Synteny-aware trees built with ProfileNJ (an extension of the PolytomySolver package) and TreeBeST phyml, using the constrained tree topology, are stored in the Corrections/PolyS_0/ and Corrections/TreeB_0/ folders, respectively.

In the example, one ProfileNJ tree file is:

SCORPiOs_example/Corrections/PolyS_0/Clupeocephala/102697250_Lepisosteus.oculatus.nh.

Trees are in Newick format.

Note

SCORPiOs does not build a TreeBeST tree if the ProfileNJ solution is accepted. In this case, TreeBeST tree files will be empty.

Likelihood AU-tests

Output of the likelihood AU-tests are stored in the Corrections/Res_polylk_0/ and Corrections/Res_treeBlk_0/ folders. These are direct outputs from the CONSEL software.

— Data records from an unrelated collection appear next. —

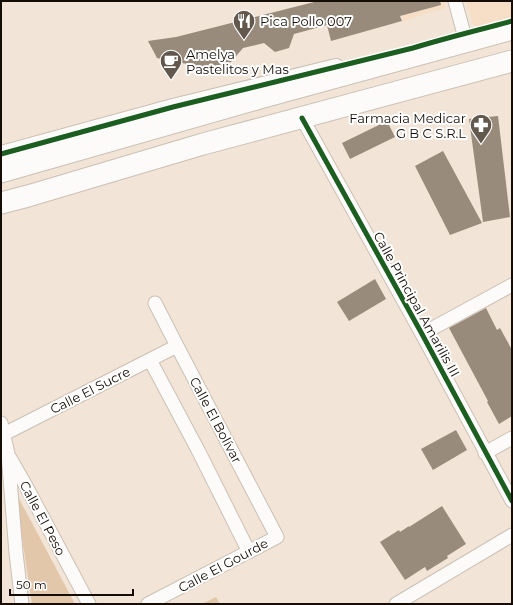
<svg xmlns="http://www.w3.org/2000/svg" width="513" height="605" font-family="Montserrat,sans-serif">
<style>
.built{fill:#f6dec7}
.green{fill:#e3c7ab}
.building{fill:#988b7c}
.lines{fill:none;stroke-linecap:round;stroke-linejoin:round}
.minor-casing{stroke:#cbc0b5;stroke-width:15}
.tertiary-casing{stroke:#cbc0b5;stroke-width:18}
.primary-casing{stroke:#cbc0b5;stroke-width:23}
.minor{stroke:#fdfbf9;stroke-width:13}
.tertiary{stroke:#fdfbf9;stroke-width:16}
.primary{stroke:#fdfbf9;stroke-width:21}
.cycleway-casing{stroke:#fff;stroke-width:8}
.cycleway{stroke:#1b5e20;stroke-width:5}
.labels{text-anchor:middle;stroke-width:4;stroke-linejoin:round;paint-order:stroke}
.poi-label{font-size:13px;fill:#150d05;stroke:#fff;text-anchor:start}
.street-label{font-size:13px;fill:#150d05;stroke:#fff}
</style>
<rect width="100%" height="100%" fill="#f2e4d6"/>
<path class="built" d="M397 1H444L446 8 403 21Z
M466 1H512V30H478L473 23Z"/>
<path class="green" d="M15 491 75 604H32Z
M216 597 220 604H202Z"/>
<path class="building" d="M318 1H440L441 5 400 16 402 21 331 41 327 25 294 34 289 48 275 52 264 43 243 48 231 62 207 68 157 58 148 41 176 37Z
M498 116 510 217 483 222 469 119Z
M387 121 395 137 350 159 342 143Z
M443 151 482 223 450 235 415 166Z
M375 279 386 299 349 321 337 302Z
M486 308 497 330 500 328 512 350V416L499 424 487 402 488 401 449 328Z
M456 430 467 450 433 470 421 449Z
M442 506 466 544 447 556 448 558 427 571 425 567 405 580 380 542 399 530 400 532 409 526V527Z"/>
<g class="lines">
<g class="minor-casing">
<path id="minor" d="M455 1 464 34
M302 118 422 334 512 501
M422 334 512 285
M150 360 199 452 249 552
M1 423 8 454 16 553 22 604
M4 434 177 346
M485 453 512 438
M10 458 26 486 89 604
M148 604 277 537 177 346 155 303
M396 604 512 535"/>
</g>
<g class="tertiary-casing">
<path id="tertiary" d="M1 154 173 107 336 67"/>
</g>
<g class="primary-casing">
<path id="primary" d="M1 172 260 98 512 29
M1 203 28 196 203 144 512 61"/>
</g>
<use href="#minor" class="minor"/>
<use href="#tertiary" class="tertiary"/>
<use href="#primary" class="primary"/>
<g class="cycleway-casing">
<path id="cycleway" d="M302 118 422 334 512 501
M1 154 173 107 413 48C446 38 479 30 512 21"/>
</g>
<use href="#cycleway" class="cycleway"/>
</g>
<defs>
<g id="restaurant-pin" transform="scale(1.15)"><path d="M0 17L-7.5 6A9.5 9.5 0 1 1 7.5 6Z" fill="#62584e" stroke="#fff"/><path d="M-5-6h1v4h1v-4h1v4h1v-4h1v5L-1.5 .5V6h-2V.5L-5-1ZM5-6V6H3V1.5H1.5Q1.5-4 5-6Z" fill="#fff"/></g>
<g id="cafe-pin" transform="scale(1.15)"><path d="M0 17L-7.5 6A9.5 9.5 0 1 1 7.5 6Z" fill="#62584e" stroke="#fff"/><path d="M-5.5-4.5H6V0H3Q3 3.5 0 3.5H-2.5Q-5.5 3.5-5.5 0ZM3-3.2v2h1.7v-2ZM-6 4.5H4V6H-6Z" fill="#fff"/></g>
<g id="pharmacy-pin" transform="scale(1.15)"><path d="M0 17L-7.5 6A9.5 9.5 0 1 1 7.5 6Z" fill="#62584e" stroke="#fff"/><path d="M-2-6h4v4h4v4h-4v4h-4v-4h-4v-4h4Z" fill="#fff"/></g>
</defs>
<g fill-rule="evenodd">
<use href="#restaurant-pin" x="244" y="21"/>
<use href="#cafe-pin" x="171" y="61"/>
<use href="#pharmacy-pin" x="481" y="125"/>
</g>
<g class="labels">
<g class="poi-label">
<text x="260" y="26">Pica Pollo 007</text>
<text x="186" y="59">Amelya<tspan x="186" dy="15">Pastelitos y Mas</tspan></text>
<text x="466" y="123" text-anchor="end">Farmacia Medicar<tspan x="466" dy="15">G B C S.R.L</tspan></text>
</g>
<g class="street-label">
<text transform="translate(417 304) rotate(61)" y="5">Calle Principal Amarilis III</text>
<text transform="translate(90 390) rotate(-27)" y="5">Calle El Sucre</text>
<text transform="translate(216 420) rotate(62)" y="5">Calle El Bolívar</text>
<text transform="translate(43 518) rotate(62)" y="5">Calle El Peso</text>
<text transform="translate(223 565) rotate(-28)" y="5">Calle El Gourde</text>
</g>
</g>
<rect width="513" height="605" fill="none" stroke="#150d05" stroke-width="4"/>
<path d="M10 589v6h123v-6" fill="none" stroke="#150d05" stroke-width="2"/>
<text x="16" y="589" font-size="12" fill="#150d05" stroke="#ffffff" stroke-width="3" paint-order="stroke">50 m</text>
</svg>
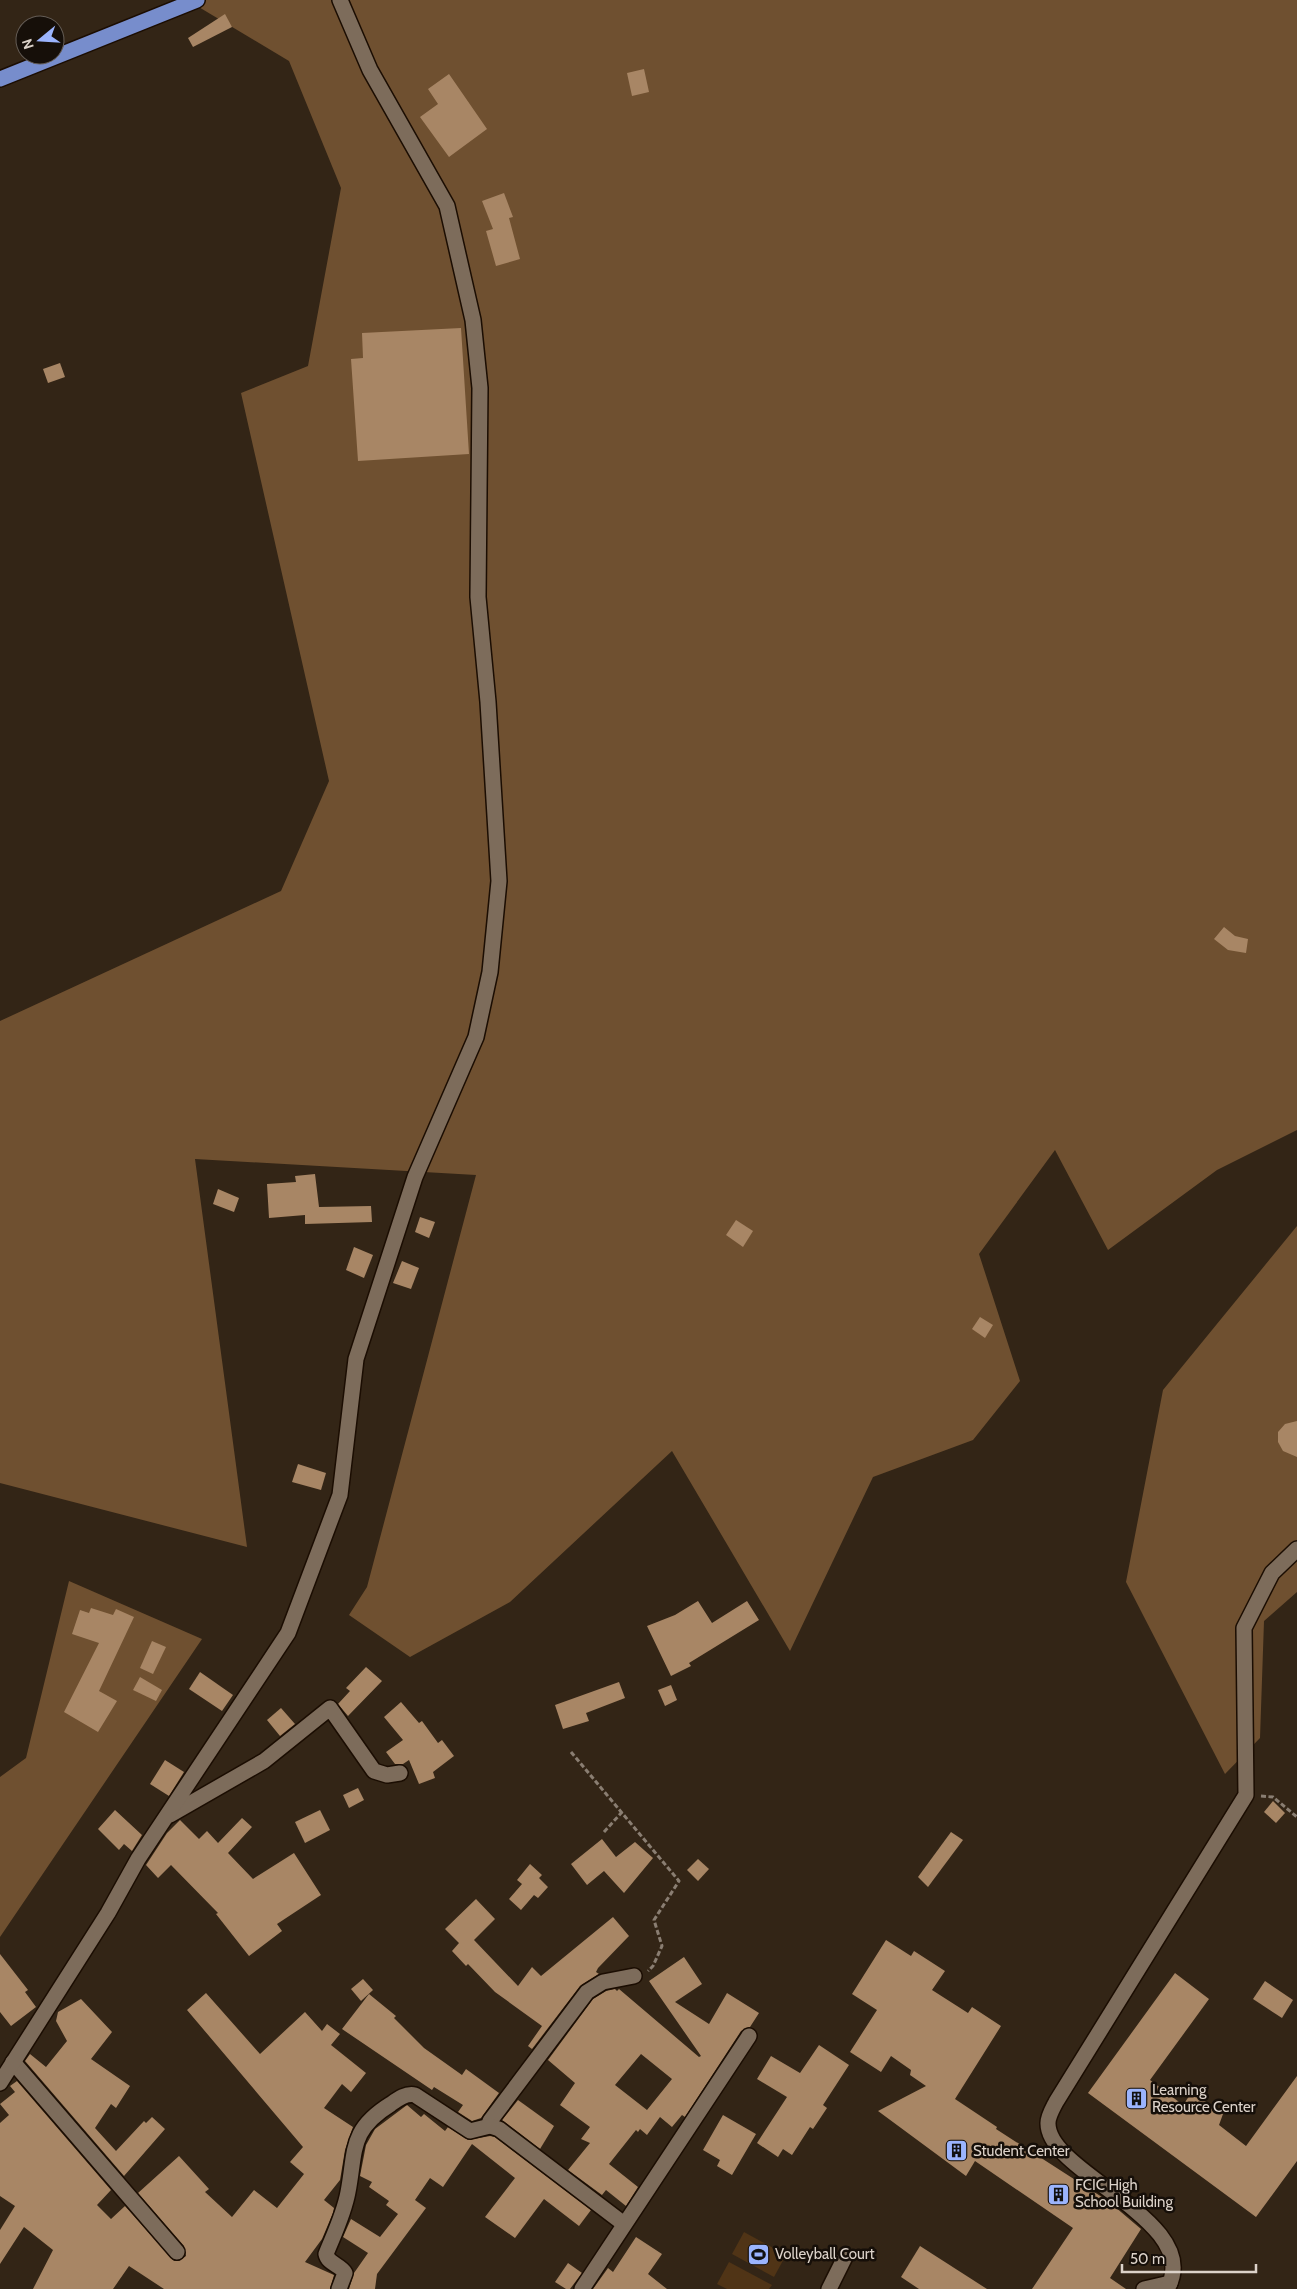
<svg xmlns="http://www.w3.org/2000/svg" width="1297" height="2289" viewBox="0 0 1297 2289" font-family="Cabin,sans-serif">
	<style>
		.green { fill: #503416 }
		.forest { fill: #6f5030 }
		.building { fill: #a88665; fill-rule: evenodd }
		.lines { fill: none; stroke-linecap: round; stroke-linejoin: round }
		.minor-casing { stroke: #1b0d02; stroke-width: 18 }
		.highway-casing { stroke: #1b0d02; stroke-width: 18 }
		.path { stroke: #8a7e72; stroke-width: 3; stroke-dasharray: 5 2.5; stroke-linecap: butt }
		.minor { stroke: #7d6c5b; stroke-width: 15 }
		.highway { stroke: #778dcc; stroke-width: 15 }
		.labels { text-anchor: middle; stroke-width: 5; stroke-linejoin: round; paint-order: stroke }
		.poi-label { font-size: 15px; fill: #dcd2c9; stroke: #160f09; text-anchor: start }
	</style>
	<rect width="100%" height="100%" fill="#332516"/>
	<g class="green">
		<path d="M744 2232 786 2255 774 2277 732 2254Z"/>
		<path d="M729 2262 772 2285 769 2289H727L717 2284Z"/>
	</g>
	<g class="forest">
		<path d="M187 0H1297V1130L1217 1170 1108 1250 1055 1150 979 1254 1020 1381 973 1440 873 1477 790 1651 672 1451 510 1602 410 1657 349 1615 367 1587 476 1175 195 1159 247 1547 0 1483V1021L281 891 329 781 241 393 308 366 341 188 289 61Z"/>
		<path d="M1297 1226V1592L1264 1621 1260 1738 1225 1774 1126 1582 1163 1390Z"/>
		<path d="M69 1581 202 1639 0 1937V1777L26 1758Z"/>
	</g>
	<g class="building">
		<path d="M225 14 232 27 193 47 188 38Z"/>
		<path d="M644 69 649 92 632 96 627 73Z"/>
		<path d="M449 74 487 129 449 157 420 117 438 104 428 89Z"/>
		<path d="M504 193 513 217 509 218 520 259 496 266 486 231 493 229 482 201Z"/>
		<path d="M461 328 469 454 358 461 351 359 363 358 362 333Z"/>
		<path d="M60 363 65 377 48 383 43 369Z"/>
		<path d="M1224 927 1235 936 1248 939 1246 953 1228 950 1214 939Z"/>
		<path d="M315 1174 319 1207 371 1206 372 1222 305 1224V1215L269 1218 267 1184 296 1182 295 1176Z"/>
		<path d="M218 1189 239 1198 234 1212 213 1204Z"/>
		<path d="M420 1217 435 1222 429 1238 415 1232Z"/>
		<path d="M736 1220 753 1231 743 1247 726 1235Z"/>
		<path d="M354 1247 373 1255 364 1278 346 1270Z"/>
		<path d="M402 1261 419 1268 411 1289 393 1283Z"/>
		<path d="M980 1317 993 1325 985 1338 972 1329Z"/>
		<path d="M1297 1421V1457L1283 1451 1278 1442V1432L1285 1424Z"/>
		<path d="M298 1464 326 1473 321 1490 292 1482Z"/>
		<path d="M698 1601 712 1623 747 1601 759 1620 689 1663 691 1666 671 1676 647 1626 675 1615Z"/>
		<path d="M91 1608 113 1615 116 1609 134 1617 99 1691 117 1701 98 1732 64 1712 99 1643 72 1634 80 1610 89 1613Z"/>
		<path d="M152 1641 166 1647 153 1674 140 1668Z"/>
		<path d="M366 1667 382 1681 348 1716 338 1704 350 1691 346 1688Z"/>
		<path d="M200 1672 233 1695 222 1711 189 1689Z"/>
		<path d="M140 1677 162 1690 156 1701 133 1690Z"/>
		<path d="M619 1682 625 1698 586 1713 589 1721 563 1729 555 1705Z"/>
		<path d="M671 1685 677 1700 665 1706 658 1690Z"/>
		<path d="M401 1702 419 1723 422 1721 438 1743 442 1740 454 1756 433 1772 435 1778 419 1784 409 1760 403 1764H395L386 1752 403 1740 384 1717Z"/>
		<path d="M281 1708 295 1724 280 1736 267 1720Z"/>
		<path d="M165 1760 184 1772 169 1796 150 1784Z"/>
		<path d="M358 1788 364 1800 349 1808 343 1795Z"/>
		<path d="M1273 1801 1285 1813 1276 1823 1264 1812Z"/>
		<path d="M115 1810 142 1835 132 1851 124 1844 119 1850 98 1829Z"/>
		<path d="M320 1810 330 1830 305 1843 295 1822Z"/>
		<path d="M242 1818 252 1827 228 1853 253 1879 294 1853 321 1895 277 1924 282 1931 249 1956 216 1914 218 1913 171 1865 158 1878 146 1865 167 1833 180 1820 199 1839 207 1831 218 1843Z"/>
		<path d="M951 1832 963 1840 928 1887 918 1877Z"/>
		<path d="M602 1839 616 1857 635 1842 653 1858 624 1893 604 1871 587 1885 571 1864Z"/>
		<path d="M698 1859 709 1869 698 1881 687 1870Z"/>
		<path d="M530 1864 542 1875 539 1878 548 1887 538 1898 534 1895 521 1910 509 1899 522 1884 517 1880Z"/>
		<path d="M476 1899 495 1919 474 1940 518 1986 532 1967 541 1976 613 1917 629 1936 598 1968 596 1972 599 1974 580 1986 532 2049 528 2046 542 2026 495 1992 468 1964 466 1966 452 1951 459 1943 445 1929Z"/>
		<path d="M886 1940 911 1956 914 1951 945 1971 932 1990 968 2013 972 2007 1001 2026 955 2099 997 2127 996 2129 1108 2201 1141 2229 1110 2278 1126 2289H1032L1073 2228 975 2161 966 2176 878 2111 926 2086 910 2075 911 2070 891 2056 881 2072 850 2052 877 2010 852 1994Z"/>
		<path d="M0 1954 28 1990 25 1992 36 2007 11 2026 0 2012Z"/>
		<path d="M684 1957 702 1984 675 2002 709 2024 727 1993 759 2013 750 2027 741 2031 685 2117 682 2115 672 2127 660 2117 647 2135 640 2129 638 2132 636 2130 609 2164 638 2187 626 2206 606 2190 602 2195 568 2170 590 2143 581 2139 590 2127 560 2105 575 2083 548 2060 593 1999 606 1991 615 1989 617 1991 619 1989 699 2057 701 2056 649 1981ZM641 2054 672 2079 647 2110 615 2085Z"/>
		<path d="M1175 1973 1209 1999 1150 2080 1183 2105 1192 2092 1223 2114 1219 2125 1246 2146 1297 2076V2161L1256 2217 1088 2093Z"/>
		<path d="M363 1979 373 1990 361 2001 351 1989Z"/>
		<path d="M1265 1981 1293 2000 1282 2018 1253 1999Z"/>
		<path d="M206 1993 260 2054 305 2012 322 2031 327 2024 340 2034 331 2045 366 2073 351 2092 342 2084 324 2108 353 2127 345 2150 340 2180 324 2200 334 2208 333 2213 322 2239 305 2262 334 2275 330 2289H164L129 2266 113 2289H33L53 2250 24 2227 0 2264V2230L15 2206 0 2196V2123L9 2115 0 2104 15 2092 10 2086 17 2081 111 2190 97 2205 111 2219 125 2206 174 2261H179L186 2256 184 2246 138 2193 179 2156 209 2189 205 2192 232 2217 254 2190 277 2208 304 2174 290 2162 303 2147 187 2010Z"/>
		<path d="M369 1994 396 2016 394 2018 424 2048 462 2075 466 2069 499 2093 481 2118 472 2121 458 2112 463 2105 434 2087 432 2090 342 2029Z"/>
		<path d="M81 1999 112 2032 91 2059 130 2086 116 2108 111 2104 95 2128 116 2151 144 2121 146 2123 152 2117 165 2129 124 2176 25 2061 30 2054 46 2067 67 2041 56 2021 58 2012Z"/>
		<path d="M819 2045 849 2065 823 2105 827 2108 813 2129 810 2127 792 2155 783 2149 778 2157 757 2143 787 2097 757 2079 771 2056 800 2073Z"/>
		<path d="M518 2100 554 2126 540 2149 502 2120Z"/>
		<path d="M407 2105 421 2117 424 2114 445 2131 448 2127 468 2140 490 2136 495 2137 591 2210 579 2226 544 2199 515 2238 485 2217 515 2178 472 2144 443 2187 430 2178 415 2200 426 2208 377 2274 375 2289H349L354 2273 368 2253 343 2237 351 2219 380 2237 398 2214 386 2205 389 2201 369 2187 372 2182 360 2176 366 2145 375 2129Z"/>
		<path d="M723 2115 756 2134 732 2175 717 2166 720 2160 703 2150Z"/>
		<path d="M636 2237 662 2254 648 2274 667 2289H593L608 2268 613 2272Z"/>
		<path d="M920 2246 987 2289H919L901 2277Z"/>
		<path d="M568 2263 582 2273 570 2289H566L555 2282Z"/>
	</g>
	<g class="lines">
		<defs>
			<g id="minor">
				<path d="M170 1815 264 1761 330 1708 374 1771 387 1775 400 1773"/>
				<path d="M13 2062 177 2252"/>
				<path d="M0 2083 108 1913 138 1859 288 1633 340 1495 356 1359 415 1177 476 1037 490 972 499 881 488 702 478 597 480 388 473 320 447 206 370 70 340 0"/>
				<path d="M490 2126V2121L587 1992 603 1982 634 1976"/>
				<path d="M339 2289 345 2273C341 2265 328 2264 326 2254 334 2234 344 2214 348 2192 356 2150 349 2130 391 2104 398 2099 406 2093 415 2095L470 2131 490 2126 499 2129 624 2224"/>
				<path d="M582 2289 749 2036"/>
				<path d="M829 2289 845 2257"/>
				<path d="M1144 2289 1170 2283"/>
				<path d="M1167 2289C1206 2221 1047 2174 1048 2123 1048 2116 1053 2108 1056 2102L1246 1795 1244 1628 1272 1573 1297 1549"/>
			</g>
			<path id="highway" d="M0 79 197 0"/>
		</defs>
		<use href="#minor" class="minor-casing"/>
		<use href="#highway" class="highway-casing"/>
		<g class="path">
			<path d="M571 1752 679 1881 654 1920 662 1946 653 1966 648 1971"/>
			<path d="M1261 1796 1273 1797 1297 1817"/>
			<path d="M604 1832 622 1812"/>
		</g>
		<use href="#minor" class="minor"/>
		<use href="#highway" class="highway"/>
	</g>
	<defs>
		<symbol id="building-square" viewBox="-11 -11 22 22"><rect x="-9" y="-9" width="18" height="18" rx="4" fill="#9bb4fd" stroke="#160f09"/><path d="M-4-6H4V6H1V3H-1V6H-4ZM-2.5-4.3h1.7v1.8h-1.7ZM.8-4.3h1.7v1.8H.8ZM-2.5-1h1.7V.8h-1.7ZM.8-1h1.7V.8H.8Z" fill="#111"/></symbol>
		<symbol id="stadium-square" viewBox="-11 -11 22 22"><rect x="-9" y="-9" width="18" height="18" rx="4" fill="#9bb4fd" stroke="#160f09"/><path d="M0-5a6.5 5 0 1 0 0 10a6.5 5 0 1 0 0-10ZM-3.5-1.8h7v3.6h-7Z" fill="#111"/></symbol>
	</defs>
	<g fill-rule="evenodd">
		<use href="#building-square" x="1124" y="2086" width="25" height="25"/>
		<use href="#building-square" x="944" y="2138" width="25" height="25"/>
		<use href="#building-square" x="1046" y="2182" width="25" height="25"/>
		<use href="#stadium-square" x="746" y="2242" width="25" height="25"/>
	</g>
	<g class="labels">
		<g class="poi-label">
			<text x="1152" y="2095">Learning<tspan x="1152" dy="17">Resource Center</tspan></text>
			<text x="973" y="2156">Student Center</text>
			<text x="1075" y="2190">FCIC High<tspan x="1075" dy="17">School Building</tspan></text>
			<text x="775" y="2259">Volleyball Court</text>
		</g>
	</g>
	<g transform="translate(40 40) rotate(252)"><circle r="24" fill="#160f09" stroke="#655d56"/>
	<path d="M0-4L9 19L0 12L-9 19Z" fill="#9bb4fd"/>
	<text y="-8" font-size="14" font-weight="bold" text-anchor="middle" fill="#dcd2c9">N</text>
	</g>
	<path d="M1122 2264v8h134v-8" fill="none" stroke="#dcd2c9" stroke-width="2.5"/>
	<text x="1130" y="2264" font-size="15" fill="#dcd2c9" stroke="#160f09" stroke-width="4" paint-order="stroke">50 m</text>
</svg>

In the example, the following file gives AU-test likelihood tests results for the original subtree vs the corresponding synteny-aware tree resolved with profileNJ:

SCORPiOs_example/Corrections/Res_polylk_0/Clupeocephala/Res_102697250_Lepisosteus.oculatus.txt

Similarly, files in the SCORPiOs_example/Corrections/Res_treeBlk_0/Clupeocephala/ stores comparisons of original subtree vs TreeBeST phyml solution.

Note

AU-test result files for TreeBeST solutions will be empty if the profileNJ solution was accepted.